Rabbi Menachem Mendel of Vitebsk wrote to his followers stating that anyone who comes to reside in the Holy Land will be challenged on many levels because the Holy Land is rich in spirituality and holiness. He wrote: “Be aware that many transformations and developments will occur within every person who comes to reside in the Holy Land.” He cautions his followers to strengthen their faith and refine themselves to the degree that they truly love the Land of Israel. He says that one must become spiritually worthy of the Land. This is the reason why one must truly be a LOVER OF HIGH PLACES in order to have a successful Aliyah. The persistence is aptly rewarded by a pristine vision of a better life in our nation with G-d in the center. The experience is exhilarating, as the pure air of a higher spiritual altitude makes one joyous and wise.


The perils in making aliyah and climbing up the mountain of challenges are nothing compared to the spiritual dangers of not making Aliyah. Eretz Yisroel is the only place where you can dwell in the shadow of HaShem and be secure in the covering of the shelter of His wings. NO place on earth can compare with the virtues of Eretz Yisrael, nor its safety. The distinctive atmosphere of the Holy Land allows us to shed the influences of life lived outside the land. From this newly formed, higher, more receptive vantage point, we can receive the strong signals of Divine Providence and guidance present in the Land and experience a more genuine Jewish life.

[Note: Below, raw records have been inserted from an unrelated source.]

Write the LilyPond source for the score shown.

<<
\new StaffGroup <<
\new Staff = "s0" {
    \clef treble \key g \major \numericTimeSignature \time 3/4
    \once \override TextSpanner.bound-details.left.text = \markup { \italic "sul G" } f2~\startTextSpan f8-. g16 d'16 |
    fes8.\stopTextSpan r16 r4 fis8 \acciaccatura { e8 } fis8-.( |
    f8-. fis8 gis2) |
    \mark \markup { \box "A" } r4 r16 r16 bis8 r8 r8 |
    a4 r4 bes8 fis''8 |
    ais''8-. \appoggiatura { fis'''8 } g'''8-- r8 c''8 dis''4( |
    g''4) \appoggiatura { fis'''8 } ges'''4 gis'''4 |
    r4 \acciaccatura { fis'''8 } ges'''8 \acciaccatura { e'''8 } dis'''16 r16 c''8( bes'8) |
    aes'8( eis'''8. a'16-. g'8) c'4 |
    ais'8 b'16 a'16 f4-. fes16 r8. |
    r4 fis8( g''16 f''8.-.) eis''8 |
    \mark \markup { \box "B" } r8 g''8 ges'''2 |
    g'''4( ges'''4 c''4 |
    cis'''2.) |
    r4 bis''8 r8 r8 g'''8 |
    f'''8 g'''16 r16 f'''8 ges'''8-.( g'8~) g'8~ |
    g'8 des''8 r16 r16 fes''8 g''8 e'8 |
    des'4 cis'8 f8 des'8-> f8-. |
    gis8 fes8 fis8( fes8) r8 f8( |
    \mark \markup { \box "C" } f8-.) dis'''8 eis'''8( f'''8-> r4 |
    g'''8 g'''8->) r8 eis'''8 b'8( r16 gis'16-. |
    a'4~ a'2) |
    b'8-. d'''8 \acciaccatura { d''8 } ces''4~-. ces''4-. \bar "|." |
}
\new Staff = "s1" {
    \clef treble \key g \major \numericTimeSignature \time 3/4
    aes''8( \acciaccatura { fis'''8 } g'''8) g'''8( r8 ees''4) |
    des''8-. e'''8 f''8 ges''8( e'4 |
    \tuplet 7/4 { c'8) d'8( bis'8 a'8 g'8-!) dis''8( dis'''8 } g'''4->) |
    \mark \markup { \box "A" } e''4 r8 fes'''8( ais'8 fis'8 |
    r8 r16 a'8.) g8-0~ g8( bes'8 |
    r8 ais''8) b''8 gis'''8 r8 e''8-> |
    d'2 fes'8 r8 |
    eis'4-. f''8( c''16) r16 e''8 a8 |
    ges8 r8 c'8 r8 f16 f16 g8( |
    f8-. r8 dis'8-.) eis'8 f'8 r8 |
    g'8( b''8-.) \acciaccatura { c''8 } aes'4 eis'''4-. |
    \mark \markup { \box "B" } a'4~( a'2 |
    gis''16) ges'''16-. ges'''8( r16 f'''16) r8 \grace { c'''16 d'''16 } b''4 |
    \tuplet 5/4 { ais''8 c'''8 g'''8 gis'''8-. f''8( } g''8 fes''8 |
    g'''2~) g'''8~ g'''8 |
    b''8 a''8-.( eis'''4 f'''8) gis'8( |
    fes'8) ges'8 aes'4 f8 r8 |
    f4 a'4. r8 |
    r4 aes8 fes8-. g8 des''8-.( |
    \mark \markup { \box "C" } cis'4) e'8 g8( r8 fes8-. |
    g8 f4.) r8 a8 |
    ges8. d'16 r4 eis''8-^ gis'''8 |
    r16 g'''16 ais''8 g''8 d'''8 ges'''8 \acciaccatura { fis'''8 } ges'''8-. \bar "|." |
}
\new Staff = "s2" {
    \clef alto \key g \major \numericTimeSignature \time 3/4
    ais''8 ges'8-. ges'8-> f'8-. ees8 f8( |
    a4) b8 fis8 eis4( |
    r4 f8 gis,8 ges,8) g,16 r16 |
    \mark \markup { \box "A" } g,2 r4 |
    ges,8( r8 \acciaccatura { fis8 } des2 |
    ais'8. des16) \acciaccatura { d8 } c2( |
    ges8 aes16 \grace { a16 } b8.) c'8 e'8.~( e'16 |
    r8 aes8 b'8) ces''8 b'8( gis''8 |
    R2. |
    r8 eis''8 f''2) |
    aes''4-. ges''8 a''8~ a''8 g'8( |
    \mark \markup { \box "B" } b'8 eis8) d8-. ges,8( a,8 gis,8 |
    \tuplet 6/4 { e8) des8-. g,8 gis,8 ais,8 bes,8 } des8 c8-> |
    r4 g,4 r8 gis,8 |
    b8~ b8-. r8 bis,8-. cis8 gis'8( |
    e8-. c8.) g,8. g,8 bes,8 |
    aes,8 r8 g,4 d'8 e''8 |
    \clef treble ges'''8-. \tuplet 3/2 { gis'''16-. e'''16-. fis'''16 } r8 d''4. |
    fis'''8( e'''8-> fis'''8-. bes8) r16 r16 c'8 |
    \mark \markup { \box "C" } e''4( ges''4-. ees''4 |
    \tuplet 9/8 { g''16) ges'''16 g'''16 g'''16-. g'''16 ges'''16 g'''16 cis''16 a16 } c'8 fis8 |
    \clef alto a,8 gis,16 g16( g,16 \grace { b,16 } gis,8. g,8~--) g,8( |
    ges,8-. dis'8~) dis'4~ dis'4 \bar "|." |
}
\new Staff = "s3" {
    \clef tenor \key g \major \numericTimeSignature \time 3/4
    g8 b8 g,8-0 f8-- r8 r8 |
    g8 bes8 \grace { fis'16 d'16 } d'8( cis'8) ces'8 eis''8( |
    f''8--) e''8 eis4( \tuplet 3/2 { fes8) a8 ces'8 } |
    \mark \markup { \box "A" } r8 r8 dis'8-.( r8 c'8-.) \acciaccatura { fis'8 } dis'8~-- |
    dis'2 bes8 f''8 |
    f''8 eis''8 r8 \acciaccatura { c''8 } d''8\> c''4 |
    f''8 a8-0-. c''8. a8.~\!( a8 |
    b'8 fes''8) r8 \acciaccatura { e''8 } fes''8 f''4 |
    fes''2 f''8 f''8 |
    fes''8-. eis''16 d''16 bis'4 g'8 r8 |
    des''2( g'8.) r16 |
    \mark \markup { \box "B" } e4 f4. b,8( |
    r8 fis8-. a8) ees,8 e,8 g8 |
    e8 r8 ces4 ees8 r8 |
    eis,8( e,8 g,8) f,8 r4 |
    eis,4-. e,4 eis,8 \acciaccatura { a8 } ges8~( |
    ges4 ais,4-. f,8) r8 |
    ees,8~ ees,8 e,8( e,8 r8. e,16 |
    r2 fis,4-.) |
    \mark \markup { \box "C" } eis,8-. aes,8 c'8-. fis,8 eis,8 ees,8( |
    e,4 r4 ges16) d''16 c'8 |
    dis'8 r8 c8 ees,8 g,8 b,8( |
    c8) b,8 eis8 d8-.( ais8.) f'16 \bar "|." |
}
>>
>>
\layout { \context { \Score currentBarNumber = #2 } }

I believe making Aliyah is the greatest, most courageous act of faith and trust a Jew can undertake today. The choice forces us to assess our core values and reason for living. It enables and empowers us to live on the level of our Jewish destiny with every endeavor. It affords us the opportunity to contribute our own unique, individual gifts like a free will offering on the holy altar. Living in our national homeland brings honor to G-d’s name and brings our light into the world. We must strive for true allegiance to our Divine, national mission and pledge our full, personal commitment. Fulfilling the Divine will is like climbing a difficult mountain and it is a strenuous climb indeed, but it is within our ability…we can do it, if we are willing to make the supreme effort of returning home to our G-d given land.




With Blessings of love and light, Ariella Bracha Waldinger.

Dear Mr. and Mrs. Waldinger;

That was beautiful.

Permit me to add the word’s of King David in Tehilim (24,3-5)

מי יעלה בהר ה’ ומי יקום במקום קדשו:

נקי כפים ובר לבב אשר לא נשא לשוא נפשי ולא נשבע למרמה:

ישא ברכה מאת ה’ וצדקה מא-להי ישעו:

Who may ascend the mountain of the Lord? Who may stand in his holy place?

The one who has clean hands and a pure heart, who does not trust in an idol or swear by a false god

They will receive blessing from the Lord and vindication from God their Savior.